Lake Thetis is a saline coastal lake and one of only a few places in the world with living marine stromatolites. The Lake Thetis stromatolites exhibit unusual columnar branching. These narrow, closely spaced and almost parallel columns are extremely rare in modern stromatolites.

Alongside the stromatolites, a diverse array of benthic microbial communities, such as algal mats, inhabit various layers of the lake. Some of these algal mats are associated with the stromatolites while most confine themselves to a particular area such as the high foreshore areas, splash zone or the central basin of the lake.

The lake water is alkaline and nutrient poor but provides an ideal environment for bottom dwelling microbial communities. The lake contains some small fish, amphiods and a few crustacean species adapted to living in highly saline environments.

The stromatolite community is threatened by nutrient enrichment and physical crushing. An interim recovery plan is currently being written which will provide direction to further protect this extremely valuable community for future generations.

Around the edge of the lake is a pleasant bushwalk trail stretching for 1.5km.


An ongoing project coordinated by the talented and artistic members of the Cervantes community, the art trail is designed to highlight interesting features around the town as you walk, ride or drive around.

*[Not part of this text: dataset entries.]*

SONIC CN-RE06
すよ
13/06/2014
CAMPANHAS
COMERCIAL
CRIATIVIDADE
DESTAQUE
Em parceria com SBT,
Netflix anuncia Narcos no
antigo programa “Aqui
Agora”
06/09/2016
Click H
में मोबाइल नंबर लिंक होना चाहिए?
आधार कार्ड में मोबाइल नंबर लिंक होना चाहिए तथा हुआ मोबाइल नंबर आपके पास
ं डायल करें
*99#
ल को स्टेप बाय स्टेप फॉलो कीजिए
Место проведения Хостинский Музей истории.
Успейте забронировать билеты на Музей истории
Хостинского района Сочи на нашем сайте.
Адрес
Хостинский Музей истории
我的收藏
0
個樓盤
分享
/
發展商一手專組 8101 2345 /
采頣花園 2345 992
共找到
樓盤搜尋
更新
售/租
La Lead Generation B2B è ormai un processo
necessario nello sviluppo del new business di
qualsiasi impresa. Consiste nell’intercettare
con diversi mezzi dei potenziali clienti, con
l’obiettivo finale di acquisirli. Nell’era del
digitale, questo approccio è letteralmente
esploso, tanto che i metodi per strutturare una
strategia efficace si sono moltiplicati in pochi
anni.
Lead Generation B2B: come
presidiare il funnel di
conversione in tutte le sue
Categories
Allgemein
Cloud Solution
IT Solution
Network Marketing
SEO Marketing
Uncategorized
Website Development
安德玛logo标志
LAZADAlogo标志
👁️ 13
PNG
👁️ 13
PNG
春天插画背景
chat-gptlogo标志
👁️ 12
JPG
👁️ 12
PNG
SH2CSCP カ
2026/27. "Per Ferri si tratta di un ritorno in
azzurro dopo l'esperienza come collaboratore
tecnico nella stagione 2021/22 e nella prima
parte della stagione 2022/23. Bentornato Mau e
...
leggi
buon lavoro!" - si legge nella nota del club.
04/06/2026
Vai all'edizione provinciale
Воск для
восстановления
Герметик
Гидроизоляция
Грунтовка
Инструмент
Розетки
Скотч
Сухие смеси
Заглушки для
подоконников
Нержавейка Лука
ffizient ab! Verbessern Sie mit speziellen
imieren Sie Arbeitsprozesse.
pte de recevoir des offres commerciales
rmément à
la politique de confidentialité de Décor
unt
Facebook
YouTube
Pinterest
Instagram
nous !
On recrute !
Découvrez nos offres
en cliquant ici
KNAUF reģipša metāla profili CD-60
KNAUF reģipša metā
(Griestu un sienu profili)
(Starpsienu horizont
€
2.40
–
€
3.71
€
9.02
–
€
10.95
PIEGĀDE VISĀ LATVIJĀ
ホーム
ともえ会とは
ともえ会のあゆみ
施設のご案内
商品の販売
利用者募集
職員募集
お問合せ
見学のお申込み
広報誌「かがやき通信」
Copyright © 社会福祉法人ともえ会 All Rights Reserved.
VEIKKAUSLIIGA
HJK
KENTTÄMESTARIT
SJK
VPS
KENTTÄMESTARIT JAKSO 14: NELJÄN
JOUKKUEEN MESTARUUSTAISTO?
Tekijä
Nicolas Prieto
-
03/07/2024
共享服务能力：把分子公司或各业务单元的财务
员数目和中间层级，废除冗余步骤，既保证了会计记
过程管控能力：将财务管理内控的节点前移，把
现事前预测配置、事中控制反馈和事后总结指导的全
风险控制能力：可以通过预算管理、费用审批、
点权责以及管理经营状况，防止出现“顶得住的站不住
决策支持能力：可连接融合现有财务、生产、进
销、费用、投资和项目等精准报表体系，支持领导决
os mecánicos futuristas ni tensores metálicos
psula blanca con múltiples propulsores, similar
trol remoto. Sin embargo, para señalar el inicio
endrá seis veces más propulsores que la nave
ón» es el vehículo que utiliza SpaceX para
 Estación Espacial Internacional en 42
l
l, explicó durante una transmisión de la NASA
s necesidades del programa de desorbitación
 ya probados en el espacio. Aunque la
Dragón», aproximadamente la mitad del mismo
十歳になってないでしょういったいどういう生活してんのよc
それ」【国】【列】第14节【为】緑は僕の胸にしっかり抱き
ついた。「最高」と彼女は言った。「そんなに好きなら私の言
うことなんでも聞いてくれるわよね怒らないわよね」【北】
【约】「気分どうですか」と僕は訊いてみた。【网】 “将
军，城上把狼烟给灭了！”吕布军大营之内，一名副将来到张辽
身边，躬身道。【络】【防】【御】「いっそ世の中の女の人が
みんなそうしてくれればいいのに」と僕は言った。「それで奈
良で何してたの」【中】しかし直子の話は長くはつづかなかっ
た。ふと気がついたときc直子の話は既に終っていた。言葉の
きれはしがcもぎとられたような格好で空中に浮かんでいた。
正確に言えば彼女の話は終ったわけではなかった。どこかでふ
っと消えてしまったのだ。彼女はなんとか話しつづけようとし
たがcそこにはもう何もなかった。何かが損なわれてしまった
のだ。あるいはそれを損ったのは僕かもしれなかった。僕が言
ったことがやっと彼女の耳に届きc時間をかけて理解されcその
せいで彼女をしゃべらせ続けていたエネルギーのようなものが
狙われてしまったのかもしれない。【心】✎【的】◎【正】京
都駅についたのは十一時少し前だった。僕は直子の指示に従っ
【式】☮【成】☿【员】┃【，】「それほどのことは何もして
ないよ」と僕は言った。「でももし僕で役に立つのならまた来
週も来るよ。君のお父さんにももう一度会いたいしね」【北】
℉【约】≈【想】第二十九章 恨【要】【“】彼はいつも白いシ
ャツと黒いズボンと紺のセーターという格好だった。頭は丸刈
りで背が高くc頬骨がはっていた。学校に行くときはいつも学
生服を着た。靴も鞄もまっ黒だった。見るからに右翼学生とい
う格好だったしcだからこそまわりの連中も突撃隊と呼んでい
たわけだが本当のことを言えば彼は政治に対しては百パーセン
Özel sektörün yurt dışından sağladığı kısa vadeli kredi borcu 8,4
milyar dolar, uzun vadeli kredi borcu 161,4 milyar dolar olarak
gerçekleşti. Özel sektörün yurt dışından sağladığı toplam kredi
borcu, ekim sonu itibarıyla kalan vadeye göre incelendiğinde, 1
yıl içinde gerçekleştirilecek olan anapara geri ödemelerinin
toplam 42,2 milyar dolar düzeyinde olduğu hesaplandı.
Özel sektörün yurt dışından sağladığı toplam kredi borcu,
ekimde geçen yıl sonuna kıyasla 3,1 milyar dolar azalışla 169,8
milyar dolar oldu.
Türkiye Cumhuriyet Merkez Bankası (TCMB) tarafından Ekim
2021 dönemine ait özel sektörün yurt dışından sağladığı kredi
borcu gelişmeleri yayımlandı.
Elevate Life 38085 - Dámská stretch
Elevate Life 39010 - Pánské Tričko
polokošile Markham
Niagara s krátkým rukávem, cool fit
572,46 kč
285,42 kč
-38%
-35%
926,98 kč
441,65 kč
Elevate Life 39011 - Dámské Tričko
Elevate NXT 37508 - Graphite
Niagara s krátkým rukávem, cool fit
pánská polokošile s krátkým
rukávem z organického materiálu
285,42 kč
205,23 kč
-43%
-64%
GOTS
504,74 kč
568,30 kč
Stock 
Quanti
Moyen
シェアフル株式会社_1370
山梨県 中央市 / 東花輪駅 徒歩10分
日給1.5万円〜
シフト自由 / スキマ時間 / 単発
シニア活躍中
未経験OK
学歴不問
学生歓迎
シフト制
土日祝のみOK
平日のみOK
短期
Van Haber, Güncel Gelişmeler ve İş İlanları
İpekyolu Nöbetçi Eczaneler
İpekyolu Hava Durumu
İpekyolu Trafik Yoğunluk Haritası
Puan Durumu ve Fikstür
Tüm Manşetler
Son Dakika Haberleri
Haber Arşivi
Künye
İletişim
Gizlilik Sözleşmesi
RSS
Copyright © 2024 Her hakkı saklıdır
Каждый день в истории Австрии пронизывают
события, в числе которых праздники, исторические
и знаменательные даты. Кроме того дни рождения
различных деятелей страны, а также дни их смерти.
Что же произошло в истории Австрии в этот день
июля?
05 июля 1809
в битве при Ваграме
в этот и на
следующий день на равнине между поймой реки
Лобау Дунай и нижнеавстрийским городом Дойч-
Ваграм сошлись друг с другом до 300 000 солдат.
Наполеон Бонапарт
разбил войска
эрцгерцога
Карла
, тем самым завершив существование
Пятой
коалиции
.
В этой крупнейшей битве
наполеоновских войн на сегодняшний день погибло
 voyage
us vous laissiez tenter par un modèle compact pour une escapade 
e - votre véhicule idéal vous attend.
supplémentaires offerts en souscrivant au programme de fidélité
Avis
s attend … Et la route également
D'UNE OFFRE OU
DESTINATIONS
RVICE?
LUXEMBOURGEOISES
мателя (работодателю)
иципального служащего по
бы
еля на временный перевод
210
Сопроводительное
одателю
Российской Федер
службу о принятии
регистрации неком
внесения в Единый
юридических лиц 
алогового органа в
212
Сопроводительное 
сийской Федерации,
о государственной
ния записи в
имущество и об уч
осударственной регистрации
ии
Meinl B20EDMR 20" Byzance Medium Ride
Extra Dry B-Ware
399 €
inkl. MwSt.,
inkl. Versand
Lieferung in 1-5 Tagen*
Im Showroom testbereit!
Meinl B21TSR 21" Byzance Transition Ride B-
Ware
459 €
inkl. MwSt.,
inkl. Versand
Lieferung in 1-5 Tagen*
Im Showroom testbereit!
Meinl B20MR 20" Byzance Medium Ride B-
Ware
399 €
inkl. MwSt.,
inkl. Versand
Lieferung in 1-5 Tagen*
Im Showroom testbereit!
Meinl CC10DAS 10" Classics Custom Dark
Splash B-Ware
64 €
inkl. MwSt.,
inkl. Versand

The future plan includes many more installations to create vibrant spaces around town. You will see the first pieces as you drive into town along Cervantes Road but for a comprehensive map of the art trail call into the Pinnacles Visitor Centre inside the post office on Cadiz Street.

Please be aware that some art installations are on private property so access is limited.


On the doorstep of the RAC Cervantes Holiday Park is a beautiful foreshore with paved walkways, a large grassed area, beach volleyball (net available from the holiday park office), gas BBQ’s, a children’s playground, public toilets and direct access to a beautiful white sand beach. Grab a coffee from Seashell’s Cafe and watch the world go by.

If you head south from the foreshore you’ll arrive at Thirsty Point. This spot is very popular with kite-surfers and wind-surfers and a great vantage point to view the Cervantes islands.